Let’s assume you currently have names and surnames stored in the database in the name and surname columns. You need to add two more paired fields, which you could call, for example, index_name and index_surname. These fields will duplicate the previous two, but during data entry, they will be converted to lowercase using a simple native function. In PHP, for example, this is the lowercase() function. Other languages also have similar functions. These two columns are the ones you need for full-text indexing for search. When a user performs a search, you should apply the same action to the search string—convert it to lowercase. Then you can perform a full-text search or a regular search in index_name and index_surname. This completely solves the case sensitivity issue regardless of the language.

It’s interesting you should mention this solution. RM has always had three name columns called Surname, Given, and Nickname. RM8 introduced three new columns called SurnameMP, GivenMP, and NicknameMP. As of RM8, the three new columns were not being populated. As of RM10, they are now being populated and I don’t remember noticing when they first began being populated.

Even though the columns are now being populated, they do not yet appear to be doing anything. Perhaps they are there in preparation for some new feature. For example, perhaps they are there in preparation for being able to sort and search names in languages other than English as you need for your Cyrillic names.

That is a wild guess, and remember that I’m just a user and RM does not announce future plans. Another wild guess (perhaps not so wild), would be that the M and P stand for something like Matronymic and Patronymic and that those types of names are the purposes for the new columns rather than for sorting and searching names in languages other than English. We as users will know only when and if a new feature appears. And there are columns in RM’s database that have been there for many years without any apparent connection to any current RM feature.

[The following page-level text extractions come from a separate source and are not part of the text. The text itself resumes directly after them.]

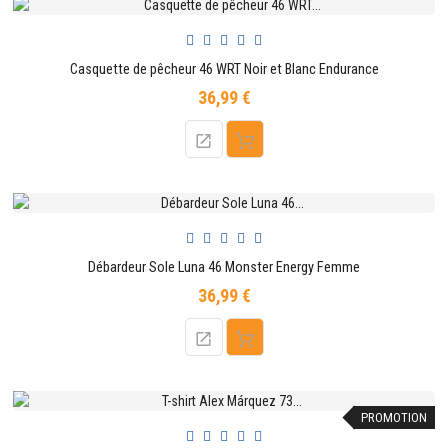
Casquette de pêcheur 46 WRT Noir et Blanc Endurance
36,99 €
Prix
Débardeur Sole Luna 46 Monster Energy Femme
36,99 €
Prix
PROMOTION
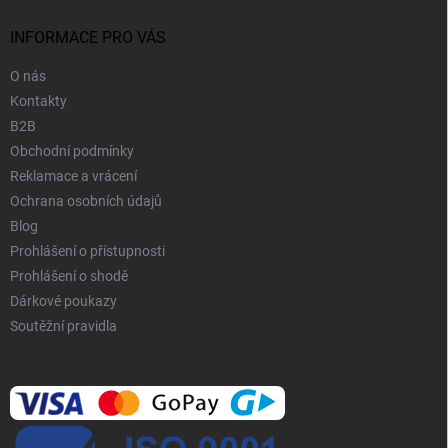
t
í
INFORMACE PRO VÁS
O nás
Kontakty
B2B
Obchodní podmínky
Reklamace a vrácení
Ochrana osobních údajů
Blog
Prohlášení o přístupnosti
Prohlášení o shodě
Dárkové poukazy
Soutěžní pravidla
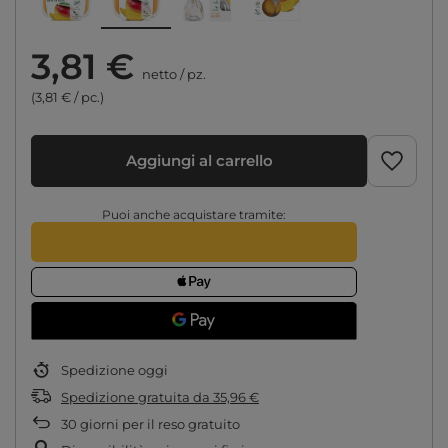
3,81 €
netto
/
pz.
(3,81 € / pc.)
Aggiungi al carrello
Puoi anche acquistare tramite:
Spedizione
oggi
Spedizione gratuita
da
35,96 €
30
giorni per il reso gratuito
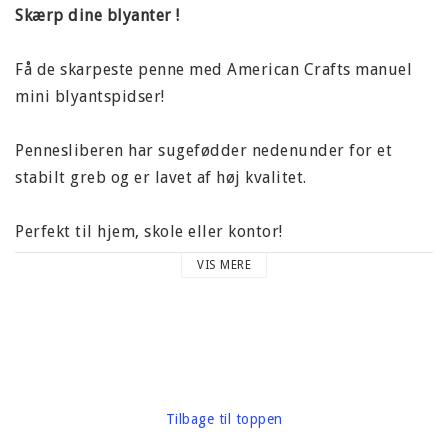
Skærp dine blyanter !
Få de skarpeste penne med American Crafts manuel
mini blyantspidser!
Pennesliberen har sugefødder nedenunder for et
stabilt greb og er lavet af høj kvalitet.
Perfekt til hjem, skole eller kontor!
VIS MERE
Denne pakke indeholder en 7,6 x 7,6 x 4,4 cm (3 x 3x
1,75 tommer) manuel penpanslider.
Vægt af emballage: 65 gram
Mærke: American Crafts
Tilbage til toppen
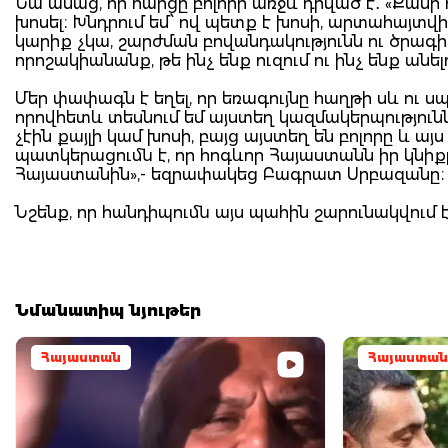
Նա ասաց, որ հարցը բոլորի առջև դրված է․ «Քանի
խոսել։ Խնդրում եմ՝ ով պետք է խոսի, արտահայտ
կարիք չկա, շարժման բովանդակությունն ու ծրագի
որոշակիանանք, թե ինչ ենք ուզում ու ինչ ենք անելո
Մեր փափագն է եղել, որ եռագույնը հաղթի սև ու ս
որովհետև տեսնում եմ այստեղ կազմակերպություն
չէին քայլի կամ խոսի, բայց այստեղ են բոլորը և 
պատկերացումն է, որ հոգևոր Հայաստանն իր կնիքը
Հայաստանին»,- եզրափակեց Բագրատ Սրբազանը։
Նշենք, որ հանդիպումն այս պահին շարունակվում 
Նմանատիպ նյութեր
Հայաստան
Հայաստան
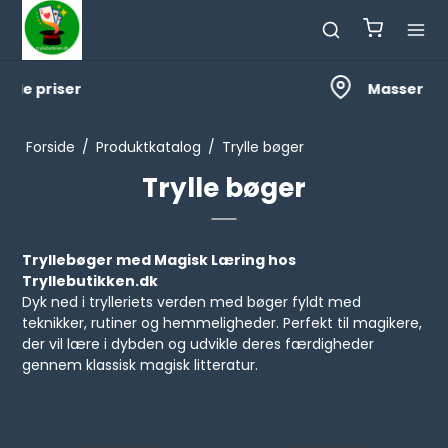
Masser af nyheder
Forside
/
Produktkatalog
/
Trylle bøger
Trylle bøger
Tryllebøger med Magisk Læring hos
Tryllebutikken.dk
Dyk ned i trylleriets verden med bøger fyldt med
teknikker, rutiner og hemmeligheder. Perfekt til magikere,
der vil lære i dybden og udvikle deres færdigheder
gennem klassisk magisk litteratur.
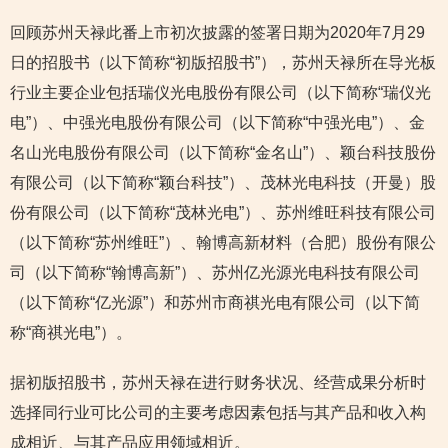
回顾苏州天禄此番上市初次披露的签署日期为2020年7月29
日的招股书（以下简称“初版招股书”），苏州天禄所在导光板
行业主要企业包括瑞仪光电股份有限公司（以下简称“瑞仪光
电”）、中强光电股份有限公司（以下简称“中强光电”）、金
名山光电股份有限公司（以下简称“金名山”）、颖台科技股份
有限公司（以下简称“颖台科技”）、茂林光电科技（开曼）股
份有限公司（以下简称“茂林光电”）、苏州维旺科技有限公司
（以下简称“苏州维旺”）、翰博高新材料（合肥）股份有限公
司（以下简称“翰博高新”）、苏州亿光源光电科技有限公司
（以下简称“亿光源”）和苏州市商祺光电有限公司（以下简
称“商祺光电”）。
据初版招股书，苏州天禄在进行财务状况、经营成果分析时
选择同行业可比公司的主要考虑因素包括与其产品和收入构
成相近、与其产品应用领域相近。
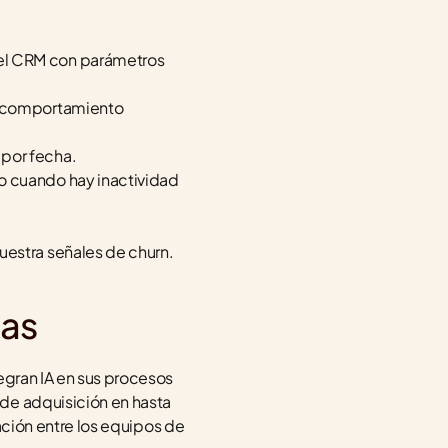
el CRM con parámetros 
y comportamiento 
 por fecha.
o cuando hay inactividad 
uestra señales de churn.
tas
egran IA en sus procesos 
de adquisición en hasta 
ación entre los equipos de 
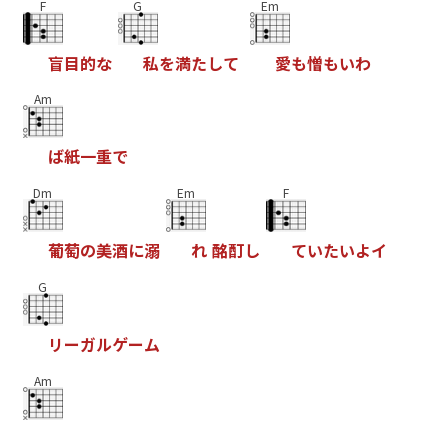
F
G
Em
盲
目
的
な
私
を
満
た
し
て
愛
も
憎
も
い
わ
Am
ば
紙
一
重
で
Dm
Em
F
葡
萄
の
美
酒
に
溺
れ
酩
酊
し
て
い
た
い
よ
イ
G
リ
ー
ガ
ル
ゲ
ー
ム
Am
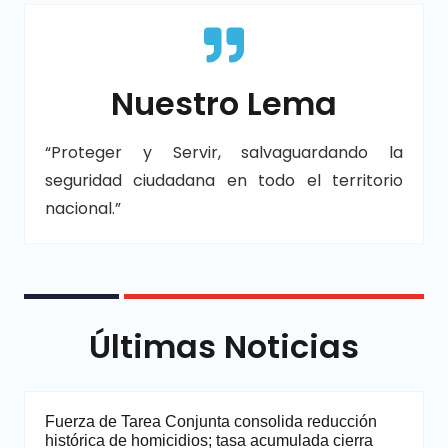
Nuestro Lema
“Proteger y Servir, salvaguardando la
seguridad ciudadana en todo el territorio
nacional.”
Últimas Noticias
Fuerza de Tarea Conjunta consolida reducción
histórica de homicidios; tasa acumulada cierra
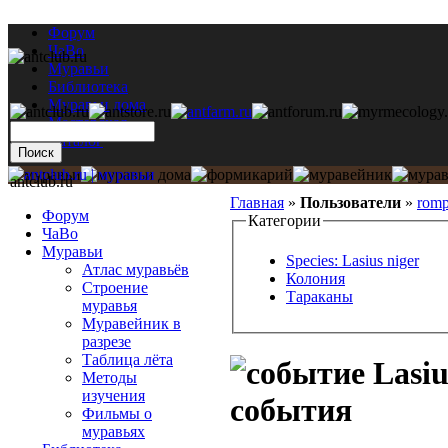
Форум
ЧаВо
Муравьи
Библиотека
Муравьи дома
Мастерская
Каталог
antclub.ru
Главная
»
Пользователи
»
rom
Форум
Категории
ЧаВо
Муравьи
Species: Lasius niger
Атлас муравьёв
Колония
Строение
Тараканы
муравья
Муравейник в
разрезе
Таблица лёта
Lasiu
Методы
изучения
события
Фильмы о
муравьях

I confess I was looking at the problem of case insensitive searching in languages other than English in a more holistic sense than just searching on name columns. Having search columns for names as you suggest would be very easy to implement and would be a very powerful new tool to be added to RM. But being able to have case insensitive searching everywhere including in things such as notes would be a much more difficult problem to solve. I can’t picture replicating every single column containing alphabetical characters, with one column being upper and lower case with the other column being lower case only. That actually would solve the case insensitive search and comparing problem, and conceptually it would be easy. But it would nearly double the size of the database and it would double the time for any update operations for those columns.

1 Like

Yes, I agree with you.